Dataset items:
-*-
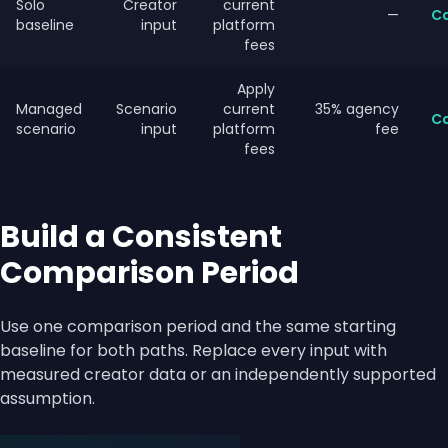
Solo
Creator
current
—
Ca
baseline
input
platform
fees
Apply
Managed
Scenario
current
35% agency
Ca
scenario
input
platform
fee
fees
Build a Consistent
Comparison Period
Use one comparison period and the same starting
baseline for both paths. Replace every input with
measured creator data or an independently supported
assumption.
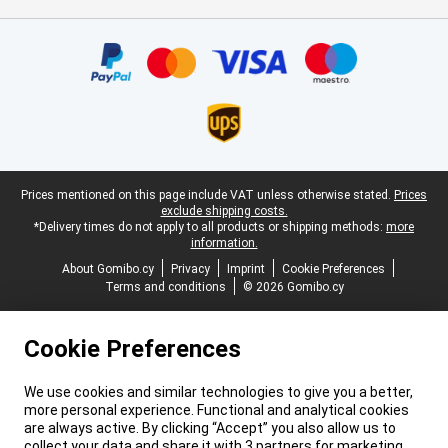
Certificates, payment methods, delivery service partners
Legal footer
Prices mentioned on this page include VAT unless otherwise stated.
Prices
exclude shipping costs.
*Delivery times do not apply to all products or shipping methods:
more
information.
About Gomibo.cy
Privacy
Imprint
Cookie Preferences
Terms and conditions
© 2026 Gomibo.cy
Cookie Preferences
We use cookies and similar technologies to give you a better,
more personal experience. Functional and analytical cookies
are always active. By clicking “Accept” you also allow us to
collect your data and share it with 3 partners for marketing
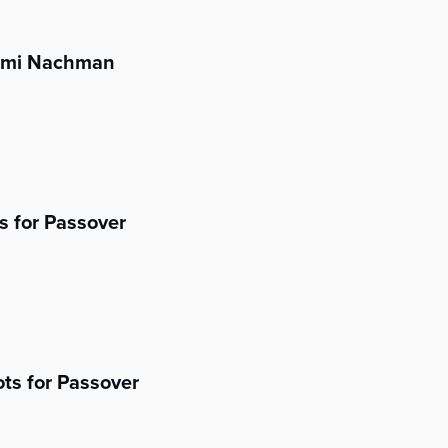
aomi Nachman
s for Passover
ts for Passover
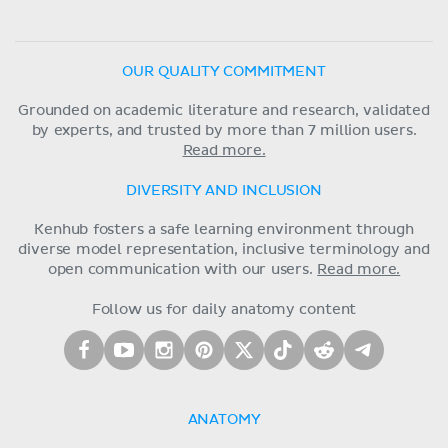
OUR QUALITY COMMITMENT
Grounded on academic literature and research, validated
by experts, and trusted by more than 7 million users.
Read more.
DIVERSITY AND INCLUSION
Kenhub fosters a safe learning environment through
diverse model representation, inclusive terminology and
open communication with our users.
Read more.
Follow us for daily anatomy content
ANATOMY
-*-
What you need to do - Reproduce every row above line for line, without changing any wording. Leave out the picture markers.

Reply -
Solo
Creator
current
—
Ca
baseline
input
platform
fees
Apply
Managed
Scenario
current
35% agency
Ca
scenario
input
platform
fee
fees
Build a Consistent
Comparison Period
Use one comparison period and the same starting
baseline for both paths. Replace every input with
measured creator data or an independently supported
assumption.
Certificates, payment methods, delivery service partners
Legal footer
Prices mentioned on this page include VAT unless otherwise stated.
Prices
exclude shipping costs.
*Delivery times do not apply to all products or shipping methods:
more
information.
About Gomibo.cy
Privacy
Imprint
Cookie Preferences
Terms and conditions
© 2026 Gomibo.cy
Cookie Preferences
We use cookies and similar technologies to give you a better,
more personal experience. Functional and analytical cookies
are always active. By clicking “Accept” you also allow us to
collect your data and share it with 3 partners for marketing
aomi Nachman
s for Passover
ts for Passover
OUR QUALITY COMMITMENT
Grounded on academic literature and research, validated
by experts, and trusted by more than 7 million users.
Read more.
DIVERSITY AND INCLUSION
Kenhub fosters a safe learning environment through
diverse model representation, inclusive terminology and
open communication with our users.
Read more.
Follow us for daily anatomy content
ANATOMY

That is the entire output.